====== INPUT FOR THIS TASK ======

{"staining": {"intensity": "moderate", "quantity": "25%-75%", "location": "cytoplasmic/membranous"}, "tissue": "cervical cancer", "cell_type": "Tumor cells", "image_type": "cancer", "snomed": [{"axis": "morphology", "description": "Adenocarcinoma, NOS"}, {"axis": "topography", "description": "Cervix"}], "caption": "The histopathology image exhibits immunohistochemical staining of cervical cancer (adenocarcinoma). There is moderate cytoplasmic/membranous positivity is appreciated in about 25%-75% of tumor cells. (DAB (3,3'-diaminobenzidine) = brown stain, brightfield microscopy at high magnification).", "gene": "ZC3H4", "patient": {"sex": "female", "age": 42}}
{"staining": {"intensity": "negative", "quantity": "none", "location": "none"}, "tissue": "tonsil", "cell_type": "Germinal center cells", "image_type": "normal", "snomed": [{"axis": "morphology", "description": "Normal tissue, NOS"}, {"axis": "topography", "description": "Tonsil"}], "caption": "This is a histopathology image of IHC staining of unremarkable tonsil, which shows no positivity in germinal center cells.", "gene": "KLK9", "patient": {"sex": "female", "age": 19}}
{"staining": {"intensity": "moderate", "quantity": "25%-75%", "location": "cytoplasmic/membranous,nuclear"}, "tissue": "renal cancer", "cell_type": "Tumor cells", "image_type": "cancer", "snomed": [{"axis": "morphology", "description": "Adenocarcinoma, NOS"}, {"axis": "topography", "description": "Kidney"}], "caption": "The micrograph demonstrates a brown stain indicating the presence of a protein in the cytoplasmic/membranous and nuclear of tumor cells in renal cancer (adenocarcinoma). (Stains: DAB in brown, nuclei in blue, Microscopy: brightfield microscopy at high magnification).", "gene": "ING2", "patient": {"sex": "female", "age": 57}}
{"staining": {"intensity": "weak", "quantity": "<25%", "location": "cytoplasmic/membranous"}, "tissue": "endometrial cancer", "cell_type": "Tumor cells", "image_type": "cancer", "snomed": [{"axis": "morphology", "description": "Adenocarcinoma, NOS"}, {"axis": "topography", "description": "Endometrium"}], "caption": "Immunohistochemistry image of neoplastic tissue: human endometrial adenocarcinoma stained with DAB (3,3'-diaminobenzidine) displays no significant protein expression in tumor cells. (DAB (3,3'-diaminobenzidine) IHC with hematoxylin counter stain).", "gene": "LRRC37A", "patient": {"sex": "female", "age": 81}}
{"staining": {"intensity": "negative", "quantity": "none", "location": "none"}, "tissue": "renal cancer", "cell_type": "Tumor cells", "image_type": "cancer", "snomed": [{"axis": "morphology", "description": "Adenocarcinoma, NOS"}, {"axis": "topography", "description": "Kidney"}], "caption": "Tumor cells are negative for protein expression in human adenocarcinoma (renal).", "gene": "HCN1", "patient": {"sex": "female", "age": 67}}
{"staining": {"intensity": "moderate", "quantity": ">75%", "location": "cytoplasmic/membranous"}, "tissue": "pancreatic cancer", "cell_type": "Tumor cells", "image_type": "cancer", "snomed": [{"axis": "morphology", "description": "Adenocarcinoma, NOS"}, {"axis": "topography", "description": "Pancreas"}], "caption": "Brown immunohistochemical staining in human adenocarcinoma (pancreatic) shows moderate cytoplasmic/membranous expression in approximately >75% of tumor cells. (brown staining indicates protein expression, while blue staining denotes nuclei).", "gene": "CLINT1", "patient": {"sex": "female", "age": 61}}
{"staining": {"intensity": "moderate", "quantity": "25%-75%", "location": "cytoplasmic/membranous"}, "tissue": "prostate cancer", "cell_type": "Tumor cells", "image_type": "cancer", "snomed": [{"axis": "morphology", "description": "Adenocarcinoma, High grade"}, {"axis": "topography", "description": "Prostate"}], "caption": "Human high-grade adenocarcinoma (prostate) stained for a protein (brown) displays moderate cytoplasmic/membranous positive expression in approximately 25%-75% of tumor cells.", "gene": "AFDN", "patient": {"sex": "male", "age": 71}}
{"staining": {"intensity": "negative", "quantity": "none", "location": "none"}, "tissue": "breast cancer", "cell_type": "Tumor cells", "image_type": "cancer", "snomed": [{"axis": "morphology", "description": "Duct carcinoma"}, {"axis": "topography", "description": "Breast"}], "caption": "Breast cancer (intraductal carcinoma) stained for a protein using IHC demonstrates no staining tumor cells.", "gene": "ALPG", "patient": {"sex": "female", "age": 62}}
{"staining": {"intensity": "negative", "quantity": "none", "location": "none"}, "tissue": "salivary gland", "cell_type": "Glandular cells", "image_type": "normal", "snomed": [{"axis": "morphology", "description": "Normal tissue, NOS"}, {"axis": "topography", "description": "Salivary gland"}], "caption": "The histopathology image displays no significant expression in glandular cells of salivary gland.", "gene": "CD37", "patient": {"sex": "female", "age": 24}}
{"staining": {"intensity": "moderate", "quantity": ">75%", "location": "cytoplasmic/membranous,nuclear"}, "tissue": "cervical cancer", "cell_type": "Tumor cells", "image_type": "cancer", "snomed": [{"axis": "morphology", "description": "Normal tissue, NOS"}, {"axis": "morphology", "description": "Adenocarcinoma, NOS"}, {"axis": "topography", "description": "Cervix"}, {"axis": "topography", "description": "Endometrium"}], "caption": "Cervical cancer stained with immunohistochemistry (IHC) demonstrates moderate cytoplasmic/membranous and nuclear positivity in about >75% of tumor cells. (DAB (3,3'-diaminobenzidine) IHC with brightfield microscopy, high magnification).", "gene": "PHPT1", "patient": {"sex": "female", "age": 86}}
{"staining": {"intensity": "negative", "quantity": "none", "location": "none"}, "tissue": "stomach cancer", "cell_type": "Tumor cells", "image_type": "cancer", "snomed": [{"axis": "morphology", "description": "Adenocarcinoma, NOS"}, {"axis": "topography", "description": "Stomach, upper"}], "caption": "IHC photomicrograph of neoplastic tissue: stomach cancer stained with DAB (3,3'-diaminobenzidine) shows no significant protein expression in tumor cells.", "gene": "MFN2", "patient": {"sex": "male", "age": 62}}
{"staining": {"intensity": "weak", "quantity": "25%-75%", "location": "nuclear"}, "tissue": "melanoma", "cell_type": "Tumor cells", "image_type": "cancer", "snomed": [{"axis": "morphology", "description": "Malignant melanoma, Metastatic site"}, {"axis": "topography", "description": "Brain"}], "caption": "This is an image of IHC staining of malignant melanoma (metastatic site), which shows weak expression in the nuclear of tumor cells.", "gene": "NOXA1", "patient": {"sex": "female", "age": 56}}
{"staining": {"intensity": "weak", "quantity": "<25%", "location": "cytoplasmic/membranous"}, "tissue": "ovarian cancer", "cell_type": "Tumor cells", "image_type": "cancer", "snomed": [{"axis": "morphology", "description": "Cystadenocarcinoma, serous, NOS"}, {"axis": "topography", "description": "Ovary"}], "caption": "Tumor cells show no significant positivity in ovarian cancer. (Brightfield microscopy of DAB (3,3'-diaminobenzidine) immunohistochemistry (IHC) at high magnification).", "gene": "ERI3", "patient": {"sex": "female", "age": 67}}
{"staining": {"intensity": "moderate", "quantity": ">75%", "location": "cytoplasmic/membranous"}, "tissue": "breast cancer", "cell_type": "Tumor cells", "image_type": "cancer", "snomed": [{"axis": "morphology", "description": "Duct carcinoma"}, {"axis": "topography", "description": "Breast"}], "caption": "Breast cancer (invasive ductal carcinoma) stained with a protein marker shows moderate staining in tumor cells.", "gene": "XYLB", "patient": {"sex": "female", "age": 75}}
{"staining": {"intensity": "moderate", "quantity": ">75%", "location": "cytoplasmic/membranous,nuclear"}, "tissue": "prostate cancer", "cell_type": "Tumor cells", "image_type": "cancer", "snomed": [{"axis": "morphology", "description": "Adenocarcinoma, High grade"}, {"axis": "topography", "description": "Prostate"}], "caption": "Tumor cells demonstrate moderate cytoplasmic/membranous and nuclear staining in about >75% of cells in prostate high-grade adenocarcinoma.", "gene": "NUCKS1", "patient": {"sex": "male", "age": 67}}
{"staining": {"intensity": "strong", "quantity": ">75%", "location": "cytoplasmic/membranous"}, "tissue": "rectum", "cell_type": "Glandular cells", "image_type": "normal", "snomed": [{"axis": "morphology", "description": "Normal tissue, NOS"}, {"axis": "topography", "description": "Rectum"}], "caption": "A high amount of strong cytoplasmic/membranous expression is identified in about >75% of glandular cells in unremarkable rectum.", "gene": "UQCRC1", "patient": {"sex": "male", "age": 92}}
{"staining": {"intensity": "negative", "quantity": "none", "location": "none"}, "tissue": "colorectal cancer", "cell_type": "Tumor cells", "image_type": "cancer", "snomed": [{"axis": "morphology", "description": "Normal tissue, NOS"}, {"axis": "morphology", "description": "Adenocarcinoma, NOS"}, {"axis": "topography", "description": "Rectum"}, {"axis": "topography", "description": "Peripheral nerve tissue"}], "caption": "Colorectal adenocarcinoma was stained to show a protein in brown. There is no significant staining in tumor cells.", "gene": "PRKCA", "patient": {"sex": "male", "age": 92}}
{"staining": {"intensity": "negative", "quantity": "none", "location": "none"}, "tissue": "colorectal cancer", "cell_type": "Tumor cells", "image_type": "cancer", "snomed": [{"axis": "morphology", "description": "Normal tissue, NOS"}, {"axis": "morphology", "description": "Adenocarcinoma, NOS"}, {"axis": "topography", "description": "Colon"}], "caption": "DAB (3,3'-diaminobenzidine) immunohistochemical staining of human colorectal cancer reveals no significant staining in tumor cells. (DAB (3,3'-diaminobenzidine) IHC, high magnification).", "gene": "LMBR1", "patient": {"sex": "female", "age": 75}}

======

Give the exact lines, and only those, from the line containing "is an image" through the line containing "cancer (invasive ductal" in the entries above.

{"staining": {"intensity": "weak", "quantity": "25%-75%", "location": "nuclear"}, "tissue": "melanoma", "cell_type": "Tumor cells", "image_type": "cancer", "snomed": [{"axis": "morphology", "description": "Malignant melanoma, Metastatic site"}, {"axis": "topography", "description": "Brain"}], "caption": "This is an image of IHC staining of malignant melanoma (metastatic site), which shows weak expression in the nuclear of tumor cells.", "gene": "NOXA1", "patient": {"sex": "female", "age": 56}}
{"staining": {"intensity": "weak", "quantity": "<25%", "location": "cytoplasmic/membranous"}, "tissue": "ovarian cancer", "cell_type": "Tumor cells", "image_type": "cancer", "snomed": [{"axis": "morphology", "description": "Cystadenocarcinoma, serous, NOS"}, {"axis": "topography", "description": "Ovary"}], "caption": "Tumor cells show no significant positivity in ovarian cancer. (Brightfield microscopy of DAB (3,3'-diaminobenzidine) immunohistochemistry (IHC) at high magnification).", "gene": "ERI3", "patient": {"sex": "female", "age": 67}}
{"staining": {"intensity": "moderate", "quantity": ">75%", "location": "cytoplasmic/membranous"}, "tissue": "breast cancer", "cell_type": "Tumor cells", "image_type": "cancer", "snomed": [{"axis": "morphology", "description": "Duct carcinoma"}, {"axis": "topography", "description": "Breast"}], "caption": "Breast cancer (invasive ductal carcinoma) stained with a protein marker shows moderate staining in tumor cells.", "gene": "XYLB", "patient": {"sex": "female", "age": 75}}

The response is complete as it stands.